Para entender a questão, é preciso,
antes de tudo, ter em conta que o gênero
gramatical (nas línguas românicas,
masculino e feminino) não é intrínseco à palavra. (Não estamos tratando do gênero natural:
macho, masculino; fêmea, feminino.) O que determina o gênero gramatical são
fatores externos. Normalmente as palavras do português e do espanhol seguem o
gênero a que pertenciam em latim. Na evolução, porém, que deu origem às línguas
neolatinas, agiram sobre as palavras, afastando-as às vezes do gênero original, (1) o
desaparecimento do gênero neutro, (2) a terminação que receberam nesta ou naquela
língua, (3) a analogia com outros vocábulos e, principalmente, (4) o uso.
A palavra sangue, em português, e sua correspondente sangre, em espanhol, provêm de sanguis,
sanguinis, substantivo masculino em latim e português, porém feminino em
espanhol. Neste caso, o fator
preponderante foi a terminação. Assim como ocorreu com la cumbre ‘o cume’ e la legumbre ‘o legume’, o uso etiquetou como
femininas as palavras terminadas por CONSOANTE + RE. Daí, la
sangre (s.f.), que pertence à classe
dos heterogenéricos (palavras que têm gênero diferente em espanhol e português).

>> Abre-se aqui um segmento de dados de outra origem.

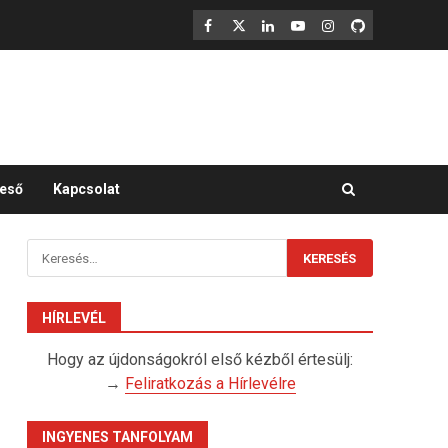
F
X
LinkedIn
YouTube
Instagram
GitHub
eső
Kapcsolat
Keresés:
HÍRLEVÉL
Hogy az újdonságokról első kézből értesülj:
→
Feliratkozás a Hírlevélre
INGYENES TANFOLYAM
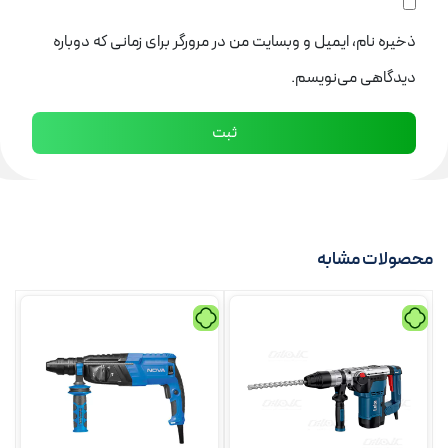
ذخیره نام، ایمیل و وبسایت من در مرورگر برای زمانی که دوباره
دیدگاهی می‌نویسم.
محصولات مشابه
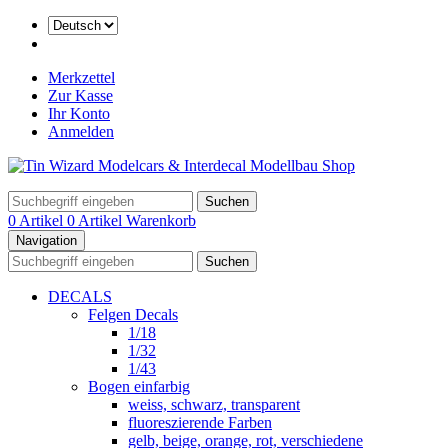
Merkzettel
Zur Kasse
Ihr Konto
Anmelden
Suchen
0 Artikel
0 Artikel
Warenkorb
Navigation
Suchen
DECALS
Felgen Decals
1/18
1/32
1/43
Bogen einfarbig
weiss, schwarz, transparent
fluoreszierende Farben
gelb, beige, orange, rot, verschiedene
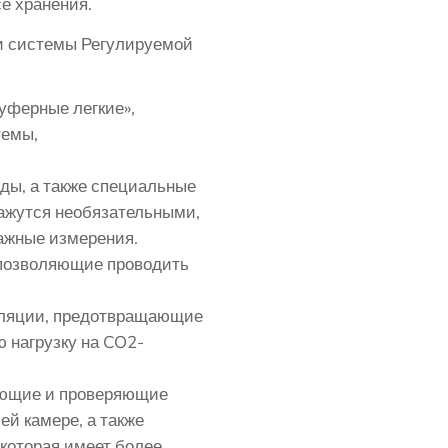
е хранения.
 системы Регулируемой
уферные легкие»
,
темы,
ды, а также специальные
кажутся необязательными,
ажные измерения.
позволяющие проводить
ляции, предотвращающие
 нагрузку на CO2-
яющие и проверяющие
ей камере, а также
которая имеет более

Quanto à palavra mar, esta tem origem num substantivo do gênero neutro em latim: mare, maris. Como consequência do
desaparecimento do neutro, o conjunto de seus vocábulos foi-se alinhando dentro
da dicotomia masculino/feminino. Em português, após sobreviver como palavra
feminina no período arcaico do idioma, tornou-se, finalmente, substantivo
masculino; em francês (la mer) preponderou
o feminino; em espanhol, a palavra oscila entre os dois gêneros.

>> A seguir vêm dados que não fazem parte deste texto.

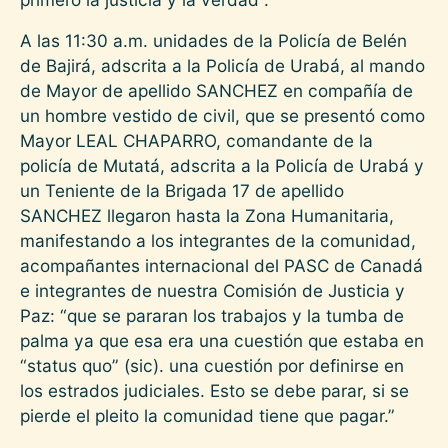
A las 11:30 a.m. unidades de la Policía de Belén
de Bajirá, adscrita a la Policía de Urabá, al mando
de Mayor de apellido SANCHEZ en compañía de
un hombre vestido de civil, que se presentó como
Mayor LEAL CHAPARRO, comandante de la
policía de Mutatá, adscrita a la Policía de Urabá y
un Teniente de la Brigada 17 de apellido
SANCHEZ llegaron hasta la Zona Humanitaria,
manifestando a los integrantes de la comunidad,
acompañantes internacional del PASC de Canadá
e integrantes de nuestra Comisión de Justicia y
Paz: “que se pararan los trabajos y la tumba de
palma ya que esa era una cuestión que estaba en
“status quo” (sic). una cuestión por definirse en
los estrados judiciales. Esto se debe parar, si se
pierde el pleito la comunidad tiene que pagar.”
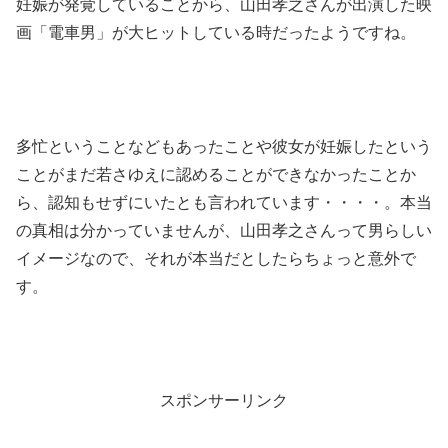
妊娠が発覚していることから、山田孝之さんが出演した映
画「電車男」が大ヒットしている時だったようですね。
多忙ということなどもあったことや彼女が妊娠したという
ことがまだ若さゆえに認めることができなかったことか
ら、認知もせずにいたとも言われています・・・・。本当
の真相は分かっていませんが、山田孝之さんって男らしい
イメージなので、それが本当だとしたらちょっと意外で
す。
スポンサーリンク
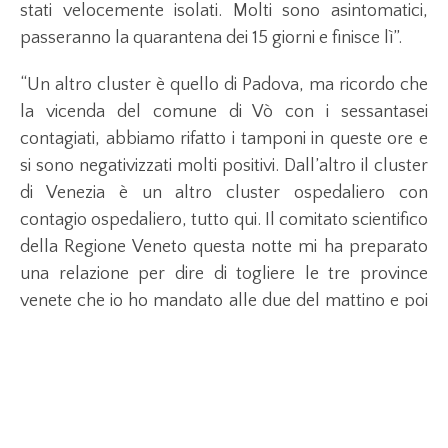
stati velocemente isolati. Molti sono asintomatici,
passeranno la quarantena dei 15 giorni e finisce lì”.
“Un altro cluster è quello di Padova, ma ricordo che
la vicenda del comune di Vò con i sessantasei
contagiati, abbiamo rifatto i tamponi in queste ore e
si sono negativizzati molti positivi. Dall’altro il cluster
di Venezia è un altro cluster ospedaliero con
contagio ospedaliero, tutto qui. Il comitato scientifico
della Regione Veneto questa notte mi ha preparato
una relazione per dire di togliere le tre province
venete che io ho mandato alle due del mattino e poi
ho scoperto che avevano già deciso, firmato e fatto
tutto”.
“Di questo decreto abbiamo scoperto prima dalle
homepage di alcune testate che vedendolo sulla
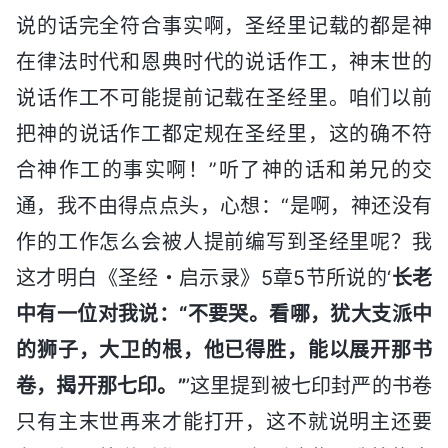
说的话完全符合事实啊，圣经里记载的都是神
在律法时代和恩典时代的说话作工，神末世的
说话作工不可能提前记载在圣经里。咱们以前
把神的说话作工都定规在圣经里，这的确不符
合神作工的事实啊！”听了神的话和弟兄的交
通，我不由得点点头，心想：“是啊，神还没有
作的工作怎么会被人提前编写到圣经里呢？我
这才明白《圣经・启示录》5章5节所说的‘
长老
中有一位对我说：“不要哭。看哪，犹大支派中
的狮子，大卫的根，他已得胜，能以展开那书
卷，揭开那七印。”
’这里提到被七印封严的书卷
只有主末世再来才能打开，这不就说明主还要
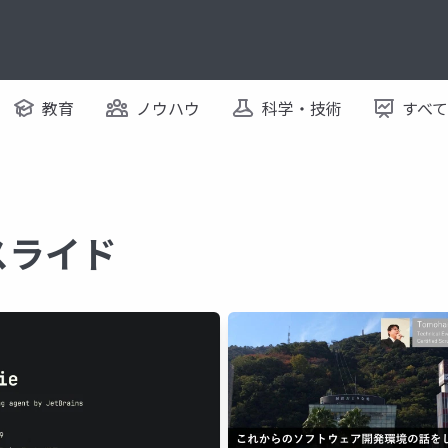
教育
ノウハウ
科学・技術
すべ
るスライド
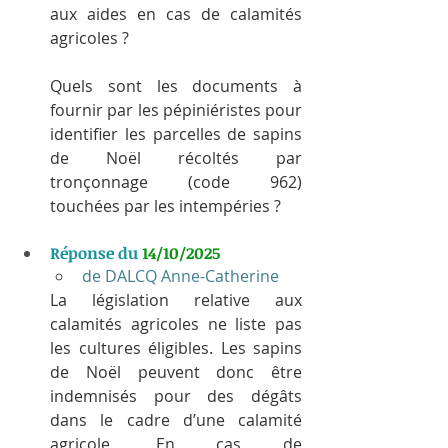
aux aides en cas de calamités 
agricoles ?
Quels sont les documents à 
fournir par les pépiniéristes pour 
identifier les parcelles de sapins 
de Noël récoltés par 
tronçonnage (code 962) 
touchées par les intempéries ?
Réponse du 
14/10/2025
de DALCQ Anne-Catherine
La législation relative aux 
calamités agricoles ne liste pas 
les cultures éligibles. Les sapins 
de Noël peuvent donc être 
indemnisés pour des dégâts 
dans le cadre d’une calamité 
agricole. En cas de 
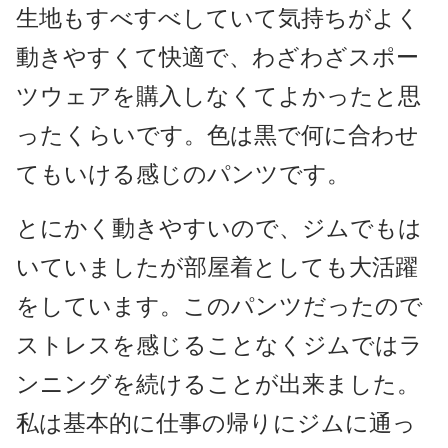
生地もすべすべしていて気持ちがよく
動きやすくて快適で、わざわざスポー
ツウェアを購入しなくてよかったと思
ったくらいです。色は黒で何に合わせ
てもいける感じのパンツです。
とにかく動きやすいので、ジムでもは
いていましたが部屋着としても大活躍
をしています。このパンツだったので
ストレスを感じることなくジムではラ
ンニングを続けることが出来ました。
私は基本的に仕事の帰りにジムに通っ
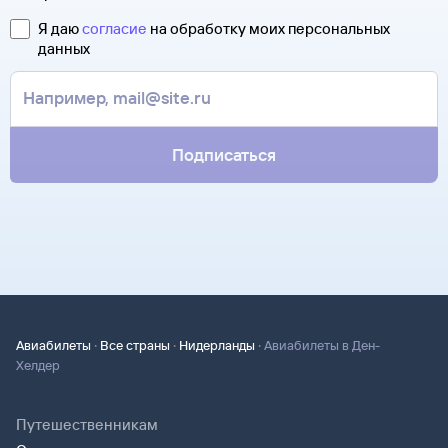
контакты агентства-партнера, через которое оформлен
Она может пригодиться на паспортном контроле
билет. Вы можете связаться с ним напрямую.
Я даю
согласие
на обработку моих персональных
за границей, хотя для посадки в самолет вам понадобится
данных
только паспорт.
Подписаться
·
·
·
Авиабилеты
Все страны
Нидерланды
Авиабилеты в Ден-
Хелдер
Путешественникам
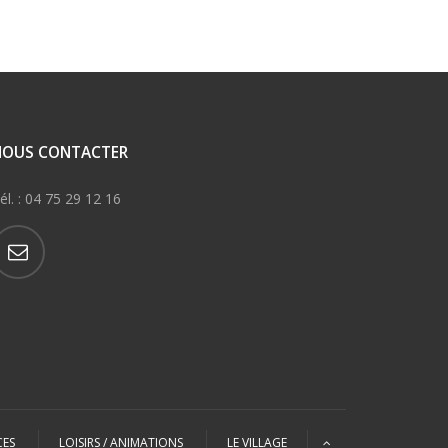
NOUS CONTACTER
él. : 04 75 29 12 16
CES
LOISIRS / ANIMATIONS
LE VILLAGE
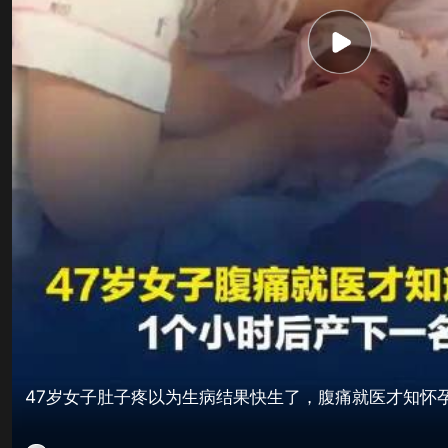
47岁女子肚子疼以为生病结果快生了，腹痛就医才知怀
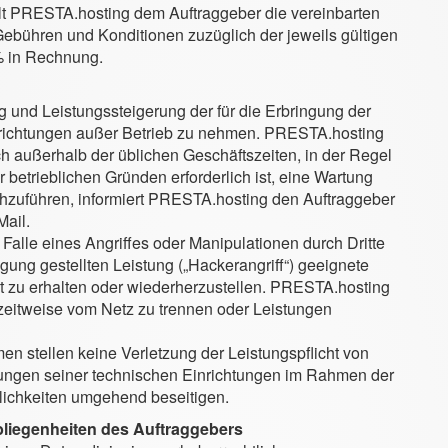
tellt PRESTA.hosting dem Auftraggeber die vereinbarten
 Gebühren und Konditionen zuzüglich der jeweils gültigen
% in Rechnung.
g und Leistungssteigerung der für die Erbringung der
inrichtungen außer Betrieb zu nehmen. PRESTA.hosting
ich außerhalb der üblichen Geschäftszeiten, in der Regel
 betrieblichen Gründen erforderlich ist, eine Wartung
hzuführen, informiert PRESTA.hosting den Auftraggeber
Mail.
Falle eines Angriffes oder Manipulationen durch Dritte
ügung gestellten Leistung („Hackerangriff“) geeignete
t zu erhalten oder wiederherzustellen. PRESTA.hosting
m zeitweise vom Netz zu trennen oder Leistungen
n stellen keine Verletzung der Leistungspflicht von
ungen seiner technischen Einrichtungen im Rahmen der
lichkeiten umgehend beseitigen.
liegenheiten des Auftraggebers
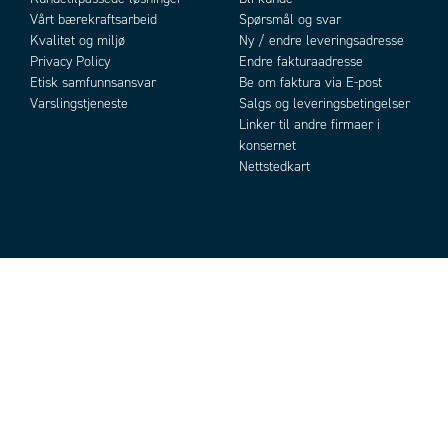
Vårt bærekraftsarbeid
Spørsmål og svar
Kvalitet og miljø
Ny / endre leveringsadresse
Privacy Policy
Endre fakturaadresse
Etisk samfunnsansvar
Be om faktura via E-post
Varslingstjeneste
Salgs og leveringsbetingelser
Linker til andre firmaer i
konsernet
Nettstedkart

Hemingway, em The old man and the sea (o primeiro livro que eu li em inglês), conta
que os pescadores cubanos dizem “el mar”, quando este está bravio, e “la mar”,
quando as águas estão calmas.
Resumindo, assim como em português se diz
a personagem ou o personagem, em
espanhol pode-se dizer el mar (s.m.)
ou la mar (s.f.). Constitui,
portanto, pura ignorância o que escreveu anos atrás a revista
Veja a respeito do sentimento dos bolivianos com relação à perda, na Guerra do
Pacífico (1879-1883), da faixa de terra que lhes permitia o acesso ao mar: “Os bolivianos
querem tanto retomar sua saída para o mar, que dizem la mar em vez de el mar”. Pergunto:
e as bolivianas?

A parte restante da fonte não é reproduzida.